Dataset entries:

************

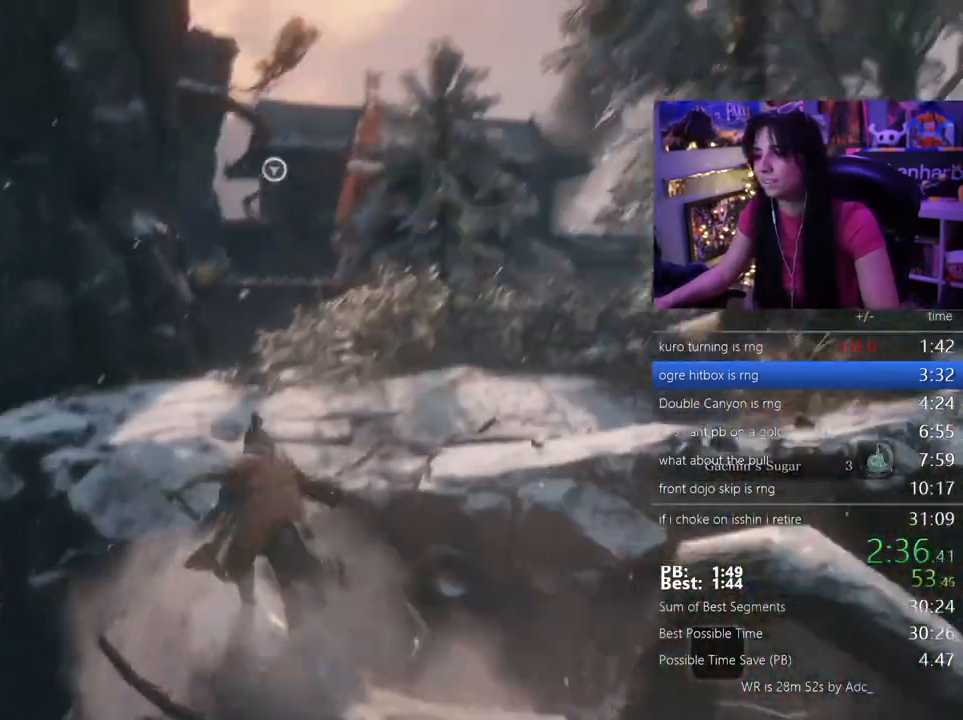
{"keys": ["w"], "mouse": [], "events": [[17, "space", "down"], [150, "space", "up"], [250, "shift", "up"]]}
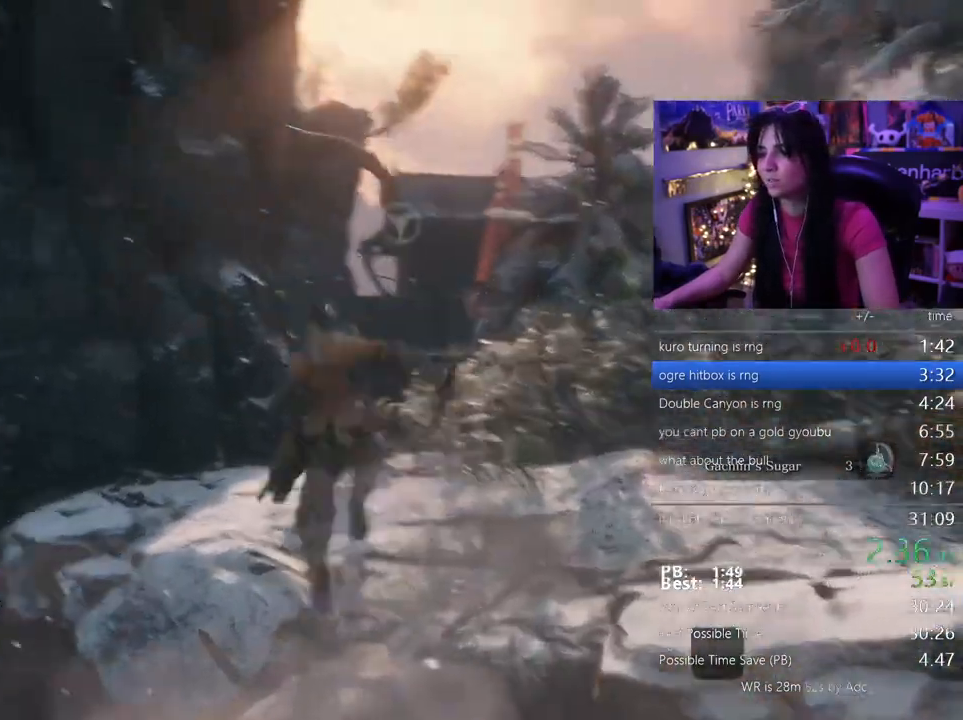
{"keys": [], "mouse": [], "events": [[317, "w", "up"]]}
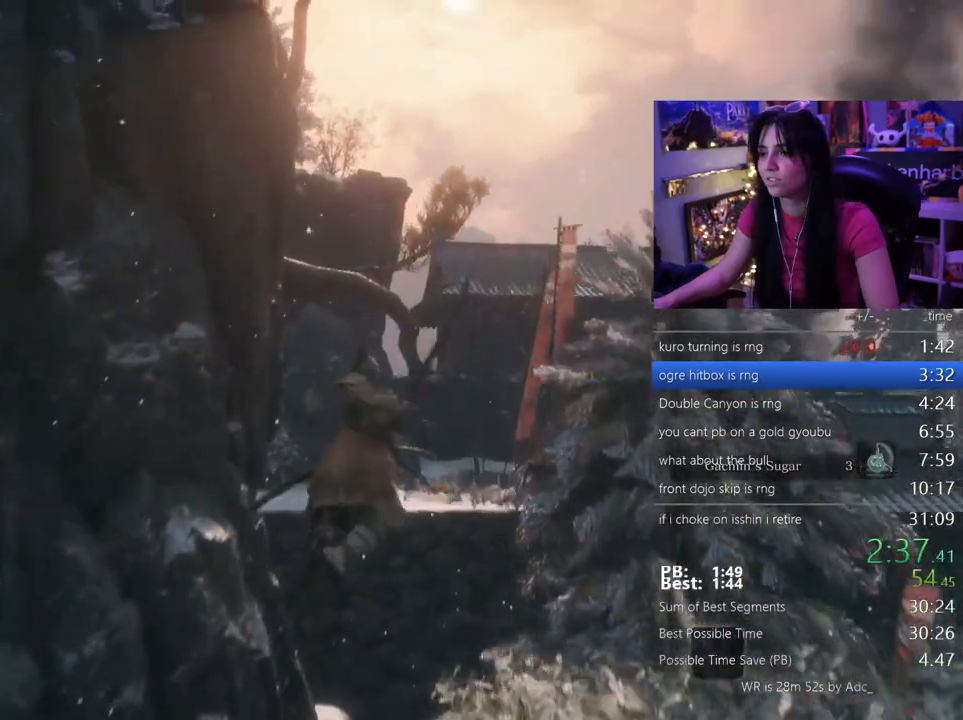
{"keys": [], "mouse": [], "events": []}
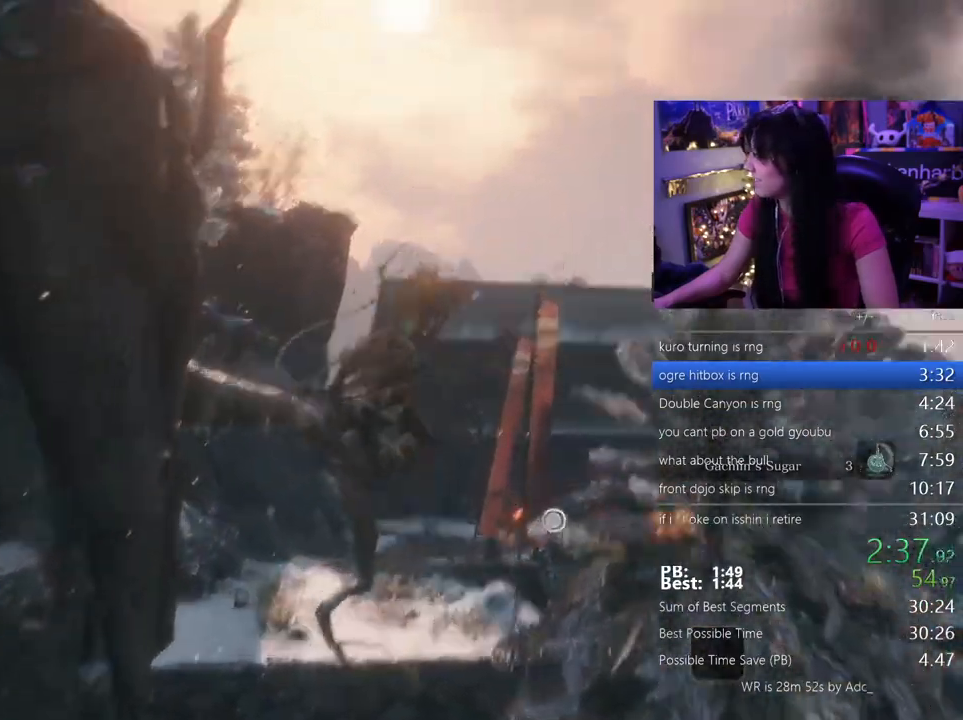
{"keys": ["shift", "w"], "mouse": [], "events": [[67, "shift", "down"], [67, "w", "down"]]}
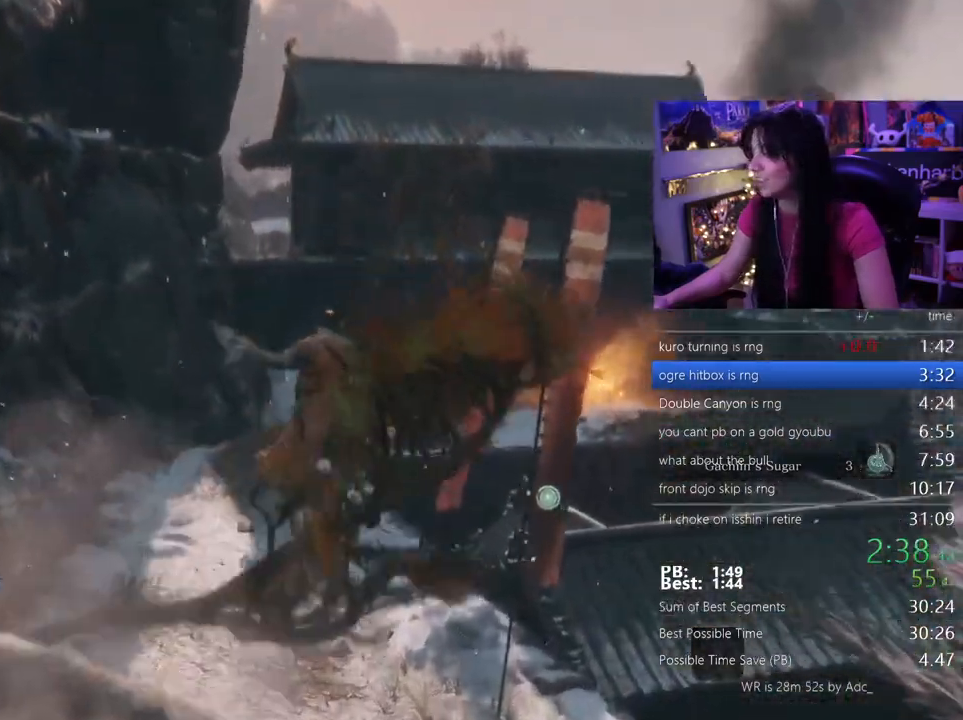
{"keys": ["shift", "w"], "mouse": []}
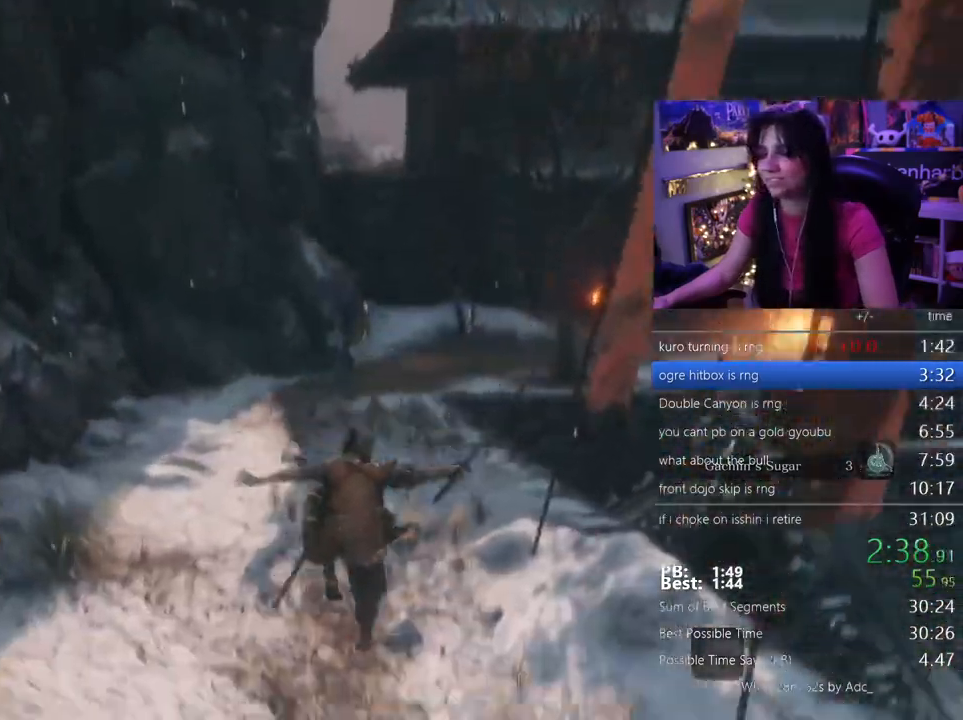
{"keys": ["shift", "w"], "mouse": [], "events": []}
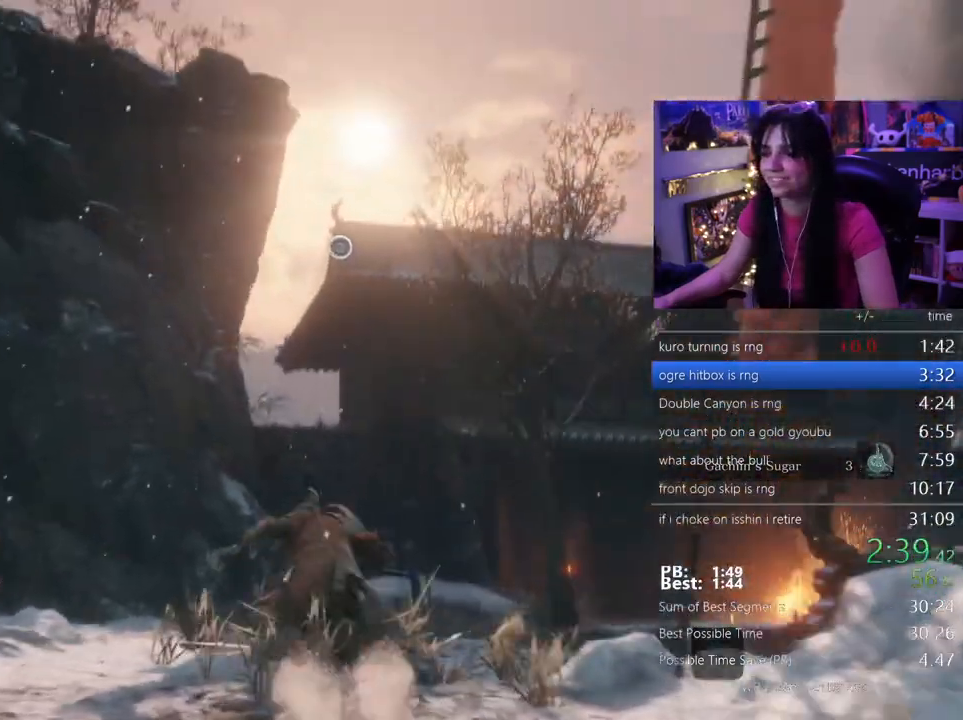
{"keys": ["w"], "mouse": [], "events": [[150, "space", "down"], [183, "space", "up"], [300, "shift", "up"]]}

************

▶ _What is being asked_
Work through the records above. Copy every line with the string "shift".

▶ _Your solution_
{"keys": ["w"], "mouse": [], "events": [[17, "space", "down"], [150, "space", "up"], [250, "shift", "up"]]}
{"keys": ["shift", "w"], "mouse": [], "events": [[67, "shift", "down"], [67, "w", "down"]]}
{"keys": ["shift", "w"], "mouse": []}
{"keys": ["shift", "w"], "mouse": [], "events": []}
{"keys": ["w"], "mouse": [], "events": [[150, "space", "down"], [183, "space", "up"], [300, "shift", "up"]]}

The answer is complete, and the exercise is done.